Le navire d'expédition Polarstern a passé des centaines de jours à dériver dans l'Arctique.
Le point de basculement du réchauffement climatique irréversible a peut-être déjà été déclenché, a averti mardi le scientifique qui a dirigé la plus grande expédition jamais réalisée dans l'Arctique.
"La disparition de la banquise estivale dans l'Arctique est l'une des premières mines terrestres dans ce champ de mines, l'un des points de basculement que nous déclenchons en premier lorsque nous poussons le réchauffement trop loin, " a déclaré Markus Rex.
"Et on peut essentiellement se demander si nous n'avons pas déjà marché sur cette mine et déjà déclenché le début de l'explosion."
Rex a dirigé la plus grande mission au monde au pôle Nord, une expédition impliquant 300 scientifiques de 20 pays.
L'expédition est revenue en Allemagne en octobre après 389 jours de dérive dans l'Arctique, ramener à la maison la preuve dévastatrice d'un océan Arctique mourant et des avertissements d'étés sans glace en quelques décennies seulement.
L'expédition de 140 millions d'euros (165 millions de dollars) a également rapporté 150 téraoctets de données et plus de 1, 000 échantillons de glace.
Résumant leurs premières conclusions, Rex a déclaré que les scientifiques ont découvert que la banquise arctique s'était retirée "plus rapidement au printemps 2020 que depuis le début des records" et que "la propagation de la banquise en été n'était que deux fois moins importante qu'il y a des décennies".
La glace était deux fois moins épaisse et les températures mesurées 10 degrés plus élevées que lors de l'expédition Fram entreprise par les explorateurs et scientifiques Fridtjof Nansen et Hjalmar Johansen dans les années 1890.

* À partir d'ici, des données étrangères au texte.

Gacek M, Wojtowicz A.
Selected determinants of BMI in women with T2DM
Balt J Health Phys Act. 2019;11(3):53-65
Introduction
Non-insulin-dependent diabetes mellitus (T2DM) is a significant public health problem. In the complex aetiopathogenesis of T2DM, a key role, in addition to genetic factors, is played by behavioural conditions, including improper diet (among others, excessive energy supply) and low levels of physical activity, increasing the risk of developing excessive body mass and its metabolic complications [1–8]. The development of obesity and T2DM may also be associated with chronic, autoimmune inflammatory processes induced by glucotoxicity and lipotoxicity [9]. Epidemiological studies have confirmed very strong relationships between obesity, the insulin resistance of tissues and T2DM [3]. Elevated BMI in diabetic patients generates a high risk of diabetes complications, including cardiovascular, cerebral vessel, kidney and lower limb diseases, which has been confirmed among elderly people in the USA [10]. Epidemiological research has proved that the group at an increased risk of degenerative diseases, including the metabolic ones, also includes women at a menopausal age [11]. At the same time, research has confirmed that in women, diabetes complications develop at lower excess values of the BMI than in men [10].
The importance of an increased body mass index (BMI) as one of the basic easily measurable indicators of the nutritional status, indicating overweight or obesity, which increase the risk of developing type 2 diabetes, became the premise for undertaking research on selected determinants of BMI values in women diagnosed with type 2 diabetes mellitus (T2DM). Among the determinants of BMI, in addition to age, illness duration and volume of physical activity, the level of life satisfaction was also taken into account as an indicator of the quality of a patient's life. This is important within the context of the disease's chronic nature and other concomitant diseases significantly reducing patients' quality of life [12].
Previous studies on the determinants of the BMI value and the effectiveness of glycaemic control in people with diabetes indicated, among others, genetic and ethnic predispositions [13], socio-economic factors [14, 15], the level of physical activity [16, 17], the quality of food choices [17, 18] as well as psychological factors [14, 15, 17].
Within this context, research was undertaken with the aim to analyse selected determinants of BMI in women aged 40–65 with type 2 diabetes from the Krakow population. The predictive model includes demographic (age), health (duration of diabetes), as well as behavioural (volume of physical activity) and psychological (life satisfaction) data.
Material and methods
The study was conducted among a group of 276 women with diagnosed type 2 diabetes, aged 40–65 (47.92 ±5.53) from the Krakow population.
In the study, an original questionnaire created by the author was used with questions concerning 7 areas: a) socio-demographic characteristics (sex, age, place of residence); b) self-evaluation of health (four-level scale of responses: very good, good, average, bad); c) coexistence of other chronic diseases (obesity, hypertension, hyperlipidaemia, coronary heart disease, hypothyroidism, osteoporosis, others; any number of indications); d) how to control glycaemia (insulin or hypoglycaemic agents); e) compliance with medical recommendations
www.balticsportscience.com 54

En raison de la surface de glace de mer plus petite, l'océan a pu absorber plus de chaleur en été, ce qui signifie que la formation de la calotte glaciaire à l'automne a été plus lente que d'habitude.
'Douloureux'
"Seule une évaluation dans les années à venir nous permettra de déterminer si nous pouvons encore sauver la banquise arctique toute l'année grâce à une protection climatique énergique ou si nous avons déjà dépassé ce point de basculement important dans le système climatique, " ajouta Rex, exhortant à une action rapide pour arrêter le réchauffement.

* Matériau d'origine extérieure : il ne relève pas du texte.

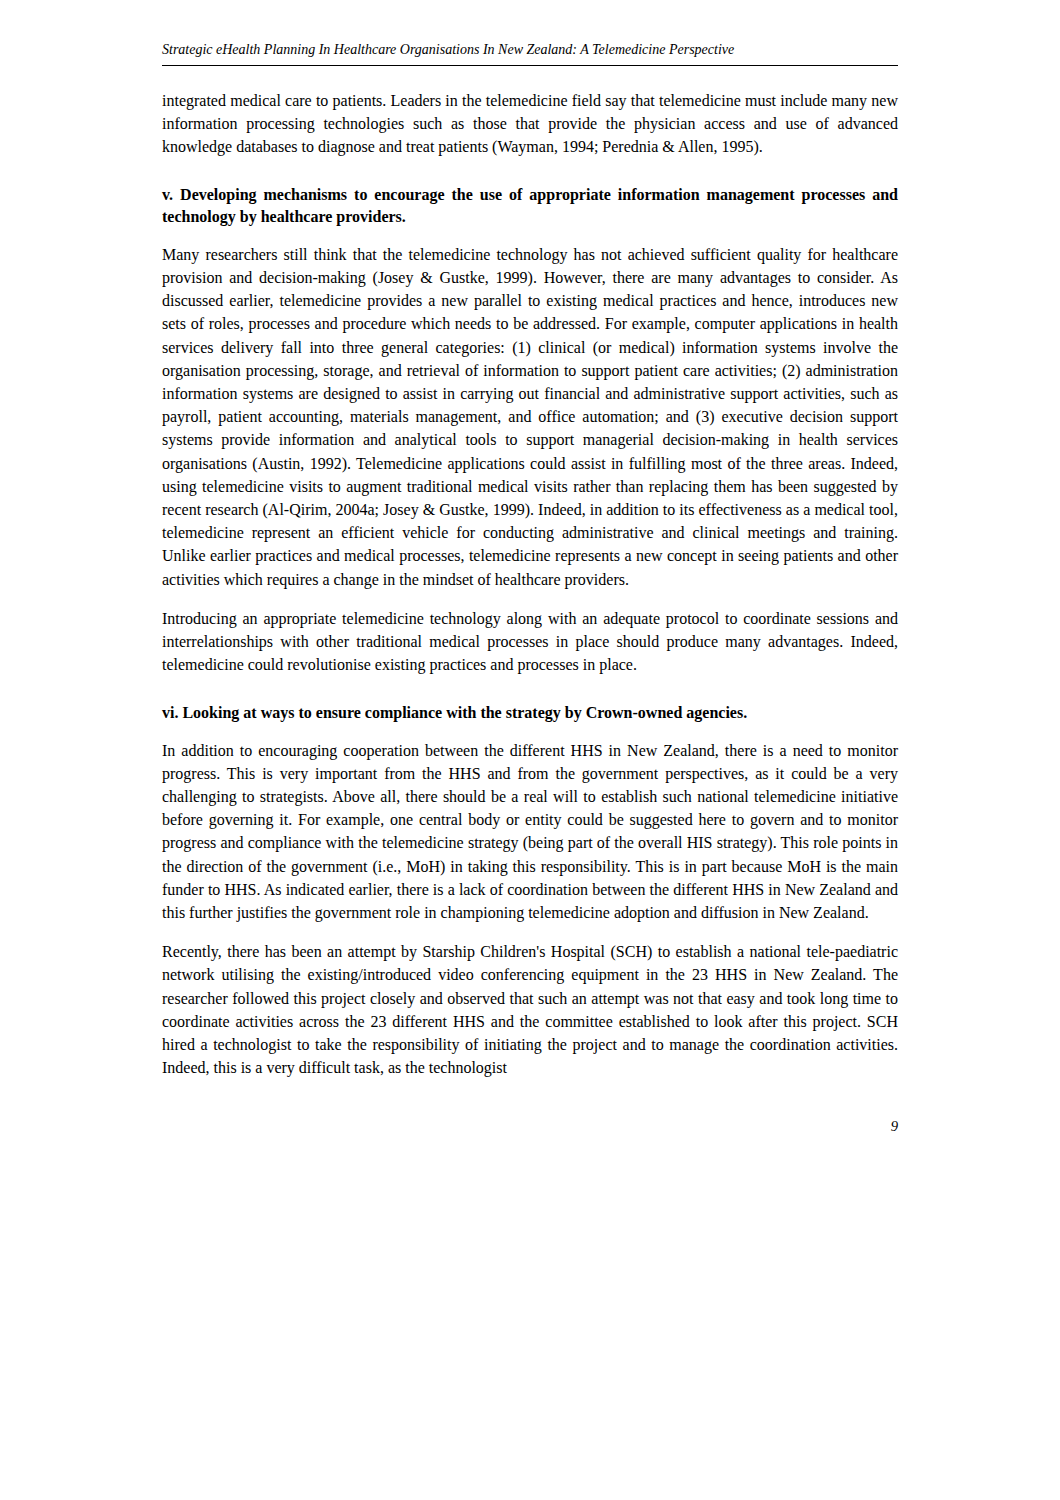Strategic eHealth Planning In Healthcare Organisations In New Zealand: A Telemedicine Perspective
integrated medical care to patients. Leaders in the telemedicine field say that telemedicine must include many new information processing technologies such as those that provide the physician access and use of advanced knowledge databases to diagnose and treat patients (Wayman, 1994; Perednia & Allen, 1995).
v. Developing mechanisms to encourage the use of appropriate information management processes and technology by healthcare providers.
Many researchers still think that the telemedicine technology has not achieved sufficient quality for healthcare provision and decision-making (Josey & Gustke, 1999). However, there are many advantages to consider. As discussed earlier, telemedicine provides a new parallel to existing medical practices and hence, introduces new sets of roles, processes and procedure which needs to be addressed. For example, computer applications in health services delivery fall into three general categories: (1) clinical (or medical) information systems involve the organisation processing, storage, and retrieval of information to support patient care activities; (2) administration information systems are designed to assist in carrying out financial and administrative support activities, such as payroll, patient accounting, materials management, and office automation; and (3) executive decision support systems provide information and analytical tools to support managerial decision-making in health services organisations (Austin, 1992). Telemedicine applications could assist in fulfilling most of the three areas. Indeed, using telemedicine visits to augment traditional medical visits rather than replacing them has been suggested by recent research (Al-Qirim, 2004a; Josey & Gustke, 1999). Indeed, in addition to its effectiveness as a medical tool, telemedicine represent an efficient vehicle for conducting administrative and clinical meetings and training. Unlike earlier practices and medical processes, telemedicine represents a new concept in seeing patients and other activities which requires a change in the mindset of healthcare providers.
Introducing an appropriate telemedicine technology along with an adequate protocol to coordinate sessions and interrelationships with other traditional medical processes in place should produce many advantages. Indeed, telemedicine could revolutionise existing practices and processes in place.
vi. Looking at ways to ensure compliance with the strategy by Crown-owned agencies.
In addition to encouraging cooperation between the different HHS in New Zealand, there is a need to monitor progress. This is very important from the HHS and from the government perspectives, as it could be a very challenging to strategists. Above all, there should be a real will to establish such national telemedicine initiative before governing it. For example, one central body or entity could be suggested here to govern and to monitor progress and compliance with the telemedicine strategy (being part of the overall HIS strategy). This role points in the direction of the government (i.e., MoH) in taking this responsibility. This is in part because MoH is the main funder to HHS. As indicated earlier, there is a lack of coordination between the different HHS in New Zealand and this further justifies the government role in championing telemedicine adoption and diffusion in New Zealand.
Recently, there has been an attempt by Starship Children's Hospital (SCH) to establish a national tele-paediatric network utilising the existing/introduced video conferencing equipment in the 23 HHS in New Zealand. The researcher followed this project closely and observed that such an attempt was not that easy and took long time to coordinate activities across the 23 different HHS and the committee established to look after this project. SCH hired a technologist to take the responsibility of initiating the project and to manage the coordination activities. Indeed, this is a very difficult task, as the technologist
9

Les dirigeants mondiaux avaient convenu dans le cadre de l'accord de Paris en 2015 de prendre des mesures pour limiter le réchauffement climatique bien en dessous de 2 degrés Celsius, de préférence à 1,5 degrés Celsius, par rapport aux niveaux préindustriels.
Stefanie Arndt, qui se spécialise dans la physique de la glace de mer, a déclaré qu'il était "douloureux de savoir que nous sommes peut-être la dernière génération à pouvoir faire l'expérience d'un Arctique qui a encore une couverture de glace de mer en été".
"Cette couverture de glace de mer se rétrécit progressivement et c'est un espace de vie important pour les ours polaires, " dit Arndt, tout en racontant des observations de phoques et d'autres animaux dans l'habitat polaire.
Les données recueillies au cours de l'expédition comprenaient des lectures sur l'atmosphère, océan, glace de mer et écosystèmes.
Plusieurs centaines de publications scientifiques analysant les résultats devraient être publiées entre 2021 et 2023.
Pendant l'expédition, les scientifiques avaient mis en place quatre sites d'observation sur la banquise dans un rayon allant jusqu'à 40 kilomètres (25 miles) autour du navire "Polarstern" (North Star) de la mission.
Parmi les données recueillies figuraient des échantillons d'eau sous la glace pour étudier le plancton végétal et les bactéries et mieux comprendre le fonctionnement de l'écosystème marin dans des conditions extrêmes.
Plus de 100 paramètres ont été mesurés presque en continu tout au long de l'année.
L'abondance d'informations alimentera le développement de modèles pour aider à prédire quelles vagues de chaleur, de fortes pluies ou des orages pourraient ressembler à 20, 50 ou 100 ans.